§ Text provided:
=== Begin Enclosure ===
According to security researcher Charlie Miller, Apple (NASDAQ:AAPL) may have fumbled with its latest iPhone.

"They messed up," Miller, an analyst at Independent Security Evaluators (ISE), told ComputerWorld. He's referring to a Mac OS X bug that was found months ago, yet wasn't patched on the iPhone until a week ago, with the release of the new 3G model and the 2.0 version of the iPhone software.

"For three months, I was walking around with a vulnerable iPhone," Miller continued. "They had the vulnerability and the exploit, they understood the exploit because they patched it on Mac OS X, but then they said that they didn't know that [the iPhone] was vulnerable."

How big a gaffe is this? Big enough -- though, honestly, I think it's more carelessness on Apple's part than stupidity. Miller is right; Mr. Mac's coders immediately went to work plugging the OS X hole he found in March. As ComputerWorld reports, the trouble didn't start until after Apple asked Miller whether the bug could wend its way into the iPhone's version of the Safari Web browser. Miller didn't know, and since he was traveling in Canada at the time, he didn't expand his testing. Apple apparently failed to investigate further.

Luckily, there have been apparantly no reports of an iPhone-enabled security breach. Still, of 13 known iPhone security holes filled last week, ComputerWorld says that Apple addressed every one in Mac OS X updates between March and June. But while Mac users were safe, iPhone users weren't.
=== End Enclosure ===
§ Questions on the material:
1. Check each statement against the iPhone security article and mark it yes or no, quoting the words that decide it: (a) Miller found the OS X hole in March. (b) While in Canada, Miller extended his testing to the iPhone. (c) Every one of the 13 iPhone holes filled last week had been addressed earlier in Mac OS X updates.
2. Carry on the iPhone security article past its last sentence, matching its tone.
The listing after this point is separate material and has no connection to the iPhone security article.

§ Source data:
=== Begin Enclosure ===
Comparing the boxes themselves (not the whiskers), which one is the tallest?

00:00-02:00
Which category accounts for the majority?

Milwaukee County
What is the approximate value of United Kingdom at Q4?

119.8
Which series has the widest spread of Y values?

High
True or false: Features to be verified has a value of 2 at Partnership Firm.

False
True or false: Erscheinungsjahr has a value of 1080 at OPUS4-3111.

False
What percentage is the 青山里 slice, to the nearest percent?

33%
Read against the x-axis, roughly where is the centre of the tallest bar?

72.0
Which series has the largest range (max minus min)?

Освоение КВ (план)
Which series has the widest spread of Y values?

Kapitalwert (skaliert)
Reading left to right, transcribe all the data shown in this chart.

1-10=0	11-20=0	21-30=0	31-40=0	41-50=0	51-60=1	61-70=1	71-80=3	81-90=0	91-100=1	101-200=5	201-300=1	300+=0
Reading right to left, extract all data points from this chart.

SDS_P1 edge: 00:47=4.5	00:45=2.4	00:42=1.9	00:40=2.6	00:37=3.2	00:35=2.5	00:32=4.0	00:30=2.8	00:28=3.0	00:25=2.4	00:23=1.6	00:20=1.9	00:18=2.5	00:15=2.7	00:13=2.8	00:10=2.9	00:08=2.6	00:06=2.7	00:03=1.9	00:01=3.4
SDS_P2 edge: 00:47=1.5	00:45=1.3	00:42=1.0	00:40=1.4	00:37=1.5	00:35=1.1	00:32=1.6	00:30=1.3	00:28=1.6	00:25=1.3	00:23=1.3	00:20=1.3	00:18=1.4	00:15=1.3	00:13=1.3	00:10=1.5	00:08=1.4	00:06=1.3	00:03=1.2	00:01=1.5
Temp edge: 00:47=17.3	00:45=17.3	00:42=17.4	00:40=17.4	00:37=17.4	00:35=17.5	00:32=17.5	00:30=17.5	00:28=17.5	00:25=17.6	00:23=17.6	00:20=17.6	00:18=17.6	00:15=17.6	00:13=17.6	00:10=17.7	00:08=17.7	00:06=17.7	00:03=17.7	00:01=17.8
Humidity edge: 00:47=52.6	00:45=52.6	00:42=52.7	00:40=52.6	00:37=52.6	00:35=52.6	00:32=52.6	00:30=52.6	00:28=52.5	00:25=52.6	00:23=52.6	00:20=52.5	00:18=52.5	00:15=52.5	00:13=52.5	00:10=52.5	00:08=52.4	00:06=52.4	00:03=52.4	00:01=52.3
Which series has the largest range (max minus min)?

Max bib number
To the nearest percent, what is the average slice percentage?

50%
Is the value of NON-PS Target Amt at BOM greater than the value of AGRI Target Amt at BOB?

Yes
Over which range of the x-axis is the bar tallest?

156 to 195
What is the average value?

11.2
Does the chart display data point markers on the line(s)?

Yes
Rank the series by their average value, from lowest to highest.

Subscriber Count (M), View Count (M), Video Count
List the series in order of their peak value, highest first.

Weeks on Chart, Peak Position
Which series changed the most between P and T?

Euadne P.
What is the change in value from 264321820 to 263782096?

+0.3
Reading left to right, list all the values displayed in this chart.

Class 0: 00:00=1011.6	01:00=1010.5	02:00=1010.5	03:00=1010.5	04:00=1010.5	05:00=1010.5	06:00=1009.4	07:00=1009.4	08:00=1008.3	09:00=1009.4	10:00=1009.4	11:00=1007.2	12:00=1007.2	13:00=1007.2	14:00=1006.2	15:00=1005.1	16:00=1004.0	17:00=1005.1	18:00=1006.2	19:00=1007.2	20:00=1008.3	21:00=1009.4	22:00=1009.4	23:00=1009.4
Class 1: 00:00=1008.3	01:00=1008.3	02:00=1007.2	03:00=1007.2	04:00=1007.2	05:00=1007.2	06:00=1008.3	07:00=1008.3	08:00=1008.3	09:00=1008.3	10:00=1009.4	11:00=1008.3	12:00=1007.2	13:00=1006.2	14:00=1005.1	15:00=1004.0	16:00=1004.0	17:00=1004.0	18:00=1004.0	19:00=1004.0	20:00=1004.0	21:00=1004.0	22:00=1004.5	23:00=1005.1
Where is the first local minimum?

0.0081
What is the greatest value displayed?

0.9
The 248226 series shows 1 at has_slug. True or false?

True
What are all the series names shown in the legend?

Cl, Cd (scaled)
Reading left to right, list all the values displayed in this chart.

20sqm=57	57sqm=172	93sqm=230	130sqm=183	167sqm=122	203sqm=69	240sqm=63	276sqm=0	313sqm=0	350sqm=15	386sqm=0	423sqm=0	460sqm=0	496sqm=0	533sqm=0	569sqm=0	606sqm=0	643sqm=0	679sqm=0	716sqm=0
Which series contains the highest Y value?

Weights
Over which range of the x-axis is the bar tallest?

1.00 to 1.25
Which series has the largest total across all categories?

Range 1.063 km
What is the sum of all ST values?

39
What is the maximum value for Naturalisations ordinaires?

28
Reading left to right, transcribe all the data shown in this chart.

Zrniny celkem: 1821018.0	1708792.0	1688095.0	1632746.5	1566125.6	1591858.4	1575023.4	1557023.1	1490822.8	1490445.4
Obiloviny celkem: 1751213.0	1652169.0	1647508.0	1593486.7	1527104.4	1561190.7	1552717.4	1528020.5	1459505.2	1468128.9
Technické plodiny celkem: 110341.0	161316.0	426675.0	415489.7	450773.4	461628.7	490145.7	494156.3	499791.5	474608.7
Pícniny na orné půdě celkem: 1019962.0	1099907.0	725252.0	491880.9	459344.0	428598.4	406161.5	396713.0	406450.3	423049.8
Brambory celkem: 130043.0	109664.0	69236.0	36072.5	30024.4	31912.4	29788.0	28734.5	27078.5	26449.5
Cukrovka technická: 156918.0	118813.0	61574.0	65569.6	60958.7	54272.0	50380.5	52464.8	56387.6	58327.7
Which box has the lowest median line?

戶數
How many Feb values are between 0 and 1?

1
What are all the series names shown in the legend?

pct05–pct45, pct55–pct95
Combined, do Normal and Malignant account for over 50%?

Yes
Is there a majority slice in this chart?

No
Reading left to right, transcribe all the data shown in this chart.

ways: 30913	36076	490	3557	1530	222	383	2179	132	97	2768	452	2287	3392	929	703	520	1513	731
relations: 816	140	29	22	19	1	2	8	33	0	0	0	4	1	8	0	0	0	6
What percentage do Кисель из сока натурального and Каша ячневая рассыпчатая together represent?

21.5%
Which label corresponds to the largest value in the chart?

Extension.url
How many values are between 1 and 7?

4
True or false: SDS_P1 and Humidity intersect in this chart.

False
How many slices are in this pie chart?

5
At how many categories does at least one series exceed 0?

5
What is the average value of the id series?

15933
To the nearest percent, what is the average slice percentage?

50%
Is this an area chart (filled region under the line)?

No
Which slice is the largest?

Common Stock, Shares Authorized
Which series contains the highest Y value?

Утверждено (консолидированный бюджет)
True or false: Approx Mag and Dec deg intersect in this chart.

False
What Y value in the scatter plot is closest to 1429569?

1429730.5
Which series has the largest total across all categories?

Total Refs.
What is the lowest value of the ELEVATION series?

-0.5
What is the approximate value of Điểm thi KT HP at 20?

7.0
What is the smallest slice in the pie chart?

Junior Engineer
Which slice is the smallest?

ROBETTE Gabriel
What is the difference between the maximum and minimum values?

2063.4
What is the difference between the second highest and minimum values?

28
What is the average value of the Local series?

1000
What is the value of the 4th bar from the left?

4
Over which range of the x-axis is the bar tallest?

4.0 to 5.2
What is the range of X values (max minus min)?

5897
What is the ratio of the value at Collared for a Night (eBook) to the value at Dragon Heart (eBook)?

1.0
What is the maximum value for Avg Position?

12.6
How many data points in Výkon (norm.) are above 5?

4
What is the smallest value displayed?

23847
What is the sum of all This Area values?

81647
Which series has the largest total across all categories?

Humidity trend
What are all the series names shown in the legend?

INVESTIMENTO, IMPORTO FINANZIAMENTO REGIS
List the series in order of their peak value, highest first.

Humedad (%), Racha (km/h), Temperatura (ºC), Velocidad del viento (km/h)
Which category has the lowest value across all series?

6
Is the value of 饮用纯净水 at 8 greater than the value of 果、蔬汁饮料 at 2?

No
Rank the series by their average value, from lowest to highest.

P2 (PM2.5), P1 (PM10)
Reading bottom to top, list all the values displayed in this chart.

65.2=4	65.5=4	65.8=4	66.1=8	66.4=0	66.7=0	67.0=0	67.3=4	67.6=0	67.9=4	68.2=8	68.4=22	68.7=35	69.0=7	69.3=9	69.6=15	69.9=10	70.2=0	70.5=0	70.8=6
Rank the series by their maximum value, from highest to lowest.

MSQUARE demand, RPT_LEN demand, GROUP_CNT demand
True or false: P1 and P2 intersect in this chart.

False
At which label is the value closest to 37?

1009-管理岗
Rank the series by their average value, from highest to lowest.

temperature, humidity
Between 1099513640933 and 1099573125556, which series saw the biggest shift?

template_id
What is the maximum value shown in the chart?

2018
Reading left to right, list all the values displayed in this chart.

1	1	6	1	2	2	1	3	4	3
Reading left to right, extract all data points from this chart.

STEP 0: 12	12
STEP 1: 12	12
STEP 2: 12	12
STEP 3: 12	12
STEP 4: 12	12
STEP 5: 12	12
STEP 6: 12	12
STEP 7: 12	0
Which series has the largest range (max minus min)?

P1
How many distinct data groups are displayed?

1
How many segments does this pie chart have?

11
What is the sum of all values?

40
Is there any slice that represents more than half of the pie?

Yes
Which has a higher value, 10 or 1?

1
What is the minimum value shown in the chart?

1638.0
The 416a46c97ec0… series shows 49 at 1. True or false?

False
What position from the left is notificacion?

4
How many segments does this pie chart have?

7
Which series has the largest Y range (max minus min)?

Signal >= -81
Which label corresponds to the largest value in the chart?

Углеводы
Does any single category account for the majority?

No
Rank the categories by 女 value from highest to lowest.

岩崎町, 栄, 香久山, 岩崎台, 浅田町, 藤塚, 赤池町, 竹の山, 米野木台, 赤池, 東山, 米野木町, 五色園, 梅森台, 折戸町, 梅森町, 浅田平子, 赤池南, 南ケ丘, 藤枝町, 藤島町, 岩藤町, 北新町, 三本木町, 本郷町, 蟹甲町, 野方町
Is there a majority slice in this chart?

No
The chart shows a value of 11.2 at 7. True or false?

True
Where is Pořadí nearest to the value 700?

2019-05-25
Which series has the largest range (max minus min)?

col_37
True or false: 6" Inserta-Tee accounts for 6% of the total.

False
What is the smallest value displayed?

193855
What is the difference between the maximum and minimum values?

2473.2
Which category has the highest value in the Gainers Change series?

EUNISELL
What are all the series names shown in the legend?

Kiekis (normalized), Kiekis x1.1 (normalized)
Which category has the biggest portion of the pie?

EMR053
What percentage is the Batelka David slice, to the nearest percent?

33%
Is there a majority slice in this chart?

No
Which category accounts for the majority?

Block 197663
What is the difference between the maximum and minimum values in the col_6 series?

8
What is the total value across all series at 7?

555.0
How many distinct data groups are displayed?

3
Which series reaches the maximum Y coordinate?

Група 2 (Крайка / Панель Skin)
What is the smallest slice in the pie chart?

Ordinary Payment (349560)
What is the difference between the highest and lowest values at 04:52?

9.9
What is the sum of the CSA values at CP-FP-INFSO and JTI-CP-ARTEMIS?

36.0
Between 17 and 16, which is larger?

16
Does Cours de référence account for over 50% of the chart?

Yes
=== End Enclosure ===
§ Written responses:
1.
(a) Yes: "plugging the OS X hole he found in March."
(b) No: "since he was traveling in Canada at the time, he didn't expand his testing."
(c) Yes: "of 13 known iPhone security holes filled last week, ComputerWorld says that Apple addressed every one in Mac OS X updates between March and June."

2.
That's just awful.

Apple is playing, and winning, the business equivalent of a high-stakes poker game. Great cards (read: the iPod, the iPhone, and new iMacs) have been flowing its way. Every bet is paying off. Our Stock Advisor subscribers, many of whom owned shares of Apple before David Gardner recommended the stock in the February issue, couldn't be happier.

Yet the central truth of poker -- that one ill-conceived and poorly timed bet can kill you -- applies here, too. Unpatched security flaws? That sounds way too much like the Microsoft (NASDAQ:MSFT) of 10 years ago.

Where does the iEmpire get off being lazy at the time of its maximum opportunity? Dell (NASDAQ:DELL), once a mortal threat, is in retreat. Research In Motion (NASDAQ:RIMM), and Nokia (NYSE:NOK) are all but imitating the iPhone.

This is the time for Apple to be at its best. It's the least its investors deserve.